• _Records from a data source_
◇ ◇ ◇ ◇ ◇ ◇ ◇

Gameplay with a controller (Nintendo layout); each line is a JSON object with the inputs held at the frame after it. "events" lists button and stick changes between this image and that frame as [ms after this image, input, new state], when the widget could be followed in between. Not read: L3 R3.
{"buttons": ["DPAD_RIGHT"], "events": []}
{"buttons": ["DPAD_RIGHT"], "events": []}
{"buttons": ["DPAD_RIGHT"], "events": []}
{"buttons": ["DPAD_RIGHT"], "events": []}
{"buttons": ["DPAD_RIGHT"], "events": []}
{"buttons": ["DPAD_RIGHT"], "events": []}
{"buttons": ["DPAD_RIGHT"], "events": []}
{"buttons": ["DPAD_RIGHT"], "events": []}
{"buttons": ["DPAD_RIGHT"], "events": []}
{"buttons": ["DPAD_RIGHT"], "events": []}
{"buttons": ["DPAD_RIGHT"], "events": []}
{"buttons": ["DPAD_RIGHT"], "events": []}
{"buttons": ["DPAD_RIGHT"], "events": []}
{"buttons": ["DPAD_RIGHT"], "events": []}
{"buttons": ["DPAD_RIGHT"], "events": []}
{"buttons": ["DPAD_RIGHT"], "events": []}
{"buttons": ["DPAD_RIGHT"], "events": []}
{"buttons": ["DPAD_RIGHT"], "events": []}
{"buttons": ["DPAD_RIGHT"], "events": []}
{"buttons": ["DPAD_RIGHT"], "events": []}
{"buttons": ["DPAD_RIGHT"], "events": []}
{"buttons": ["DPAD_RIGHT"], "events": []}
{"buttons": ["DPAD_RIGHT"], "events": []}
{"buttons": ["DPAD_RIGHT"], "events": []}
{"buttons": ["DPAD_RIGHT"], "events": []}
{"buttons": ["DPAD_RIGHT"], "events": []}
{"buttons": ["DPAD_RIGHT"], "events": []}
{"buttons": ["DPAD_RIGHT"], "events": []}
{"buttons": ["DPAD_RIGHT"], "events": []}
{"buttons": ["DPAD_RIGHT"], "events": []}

◇ ◇ ◇ ◇ ◇ ◇ ◇

• _EXERCISE GOAL_
Repeat each entry above exactly as it appears.

• _PROBLEM SOLUTION_
Gameplay with a controller (Nintendo layout); each line is a JSON object with the inputs held at the frame after it. "events" lists button and stick changes between this image and that frame as [ms after this image, input, new state], when the widget could be followed in between. Not read: L3 R3.
{"buttons": ["DPAD_RIGHT"], "events": []}
{"buttons": ["DPAD_RIGHT"], "events": []}
{"buttons": ["DPAD_RIGHT"], "events": []}
{"buttons": ["DPAD_RIGHT"], "events": []}
{"buttons": ["DPAD_RIGHT"], "events": []}
{"buttons": ["DPAD_RIGHT"], "events": []}
{"buttons": ["DPAD_RIGHT"], "events": []}
{"buttons": ["DPAD_RIGHT"], "events": []}
{"buttons": ["DPAD_RIGHT"], "events": []}
{"buttons": ["DPAD_RIGHT"], "events": []}
{"buttons": ["DPAD_RIGHT"], "events": []}
{"buttons": ["DPAD_RIGHT"], "events": []}
{"buttons": ["DPAD_RIGHT"], "events": []}
{"buttons": ["DPAD_RIGHT"], "events": []}
{"buttons": ["DPAD_RIGHT"], "events": []}
{"buttons": ["DPAD_RIGHT"], "events": []}
{"buttons": ["DPAD_RIGHT"], "events": []}
{"buttons": ["DPAD_RIGHT"], "events": []}
{"buttons": ["DPAD_RIGHT"], "events": []}
{"buttons": ["DPAD_RIGHT"], "events": []}
{"buttons": ["DPAD_RIGHT"], "events": []}
{"buttons": ["DPAD_RIGHT"], "events": []}
{"buttons": ["DPAD_RIGHT"], "events": []}
{"buttons": ["DPAD_RIGHT"], "events": []}
{"buttons": ["DPAD_RIGHT"], "events": []}
{"buttons": ["DPAD_RIGHT"], "events": []}
{"buttons": ["DPAD_RIGHT"], "events": []}
{"buttons": ["DPAD_RIGHT"], "events": []}
{"buttons": ["DPAD_RIGHT"], "events": []}
{"buttons": ["DPAD_RIGHT"], "events": []}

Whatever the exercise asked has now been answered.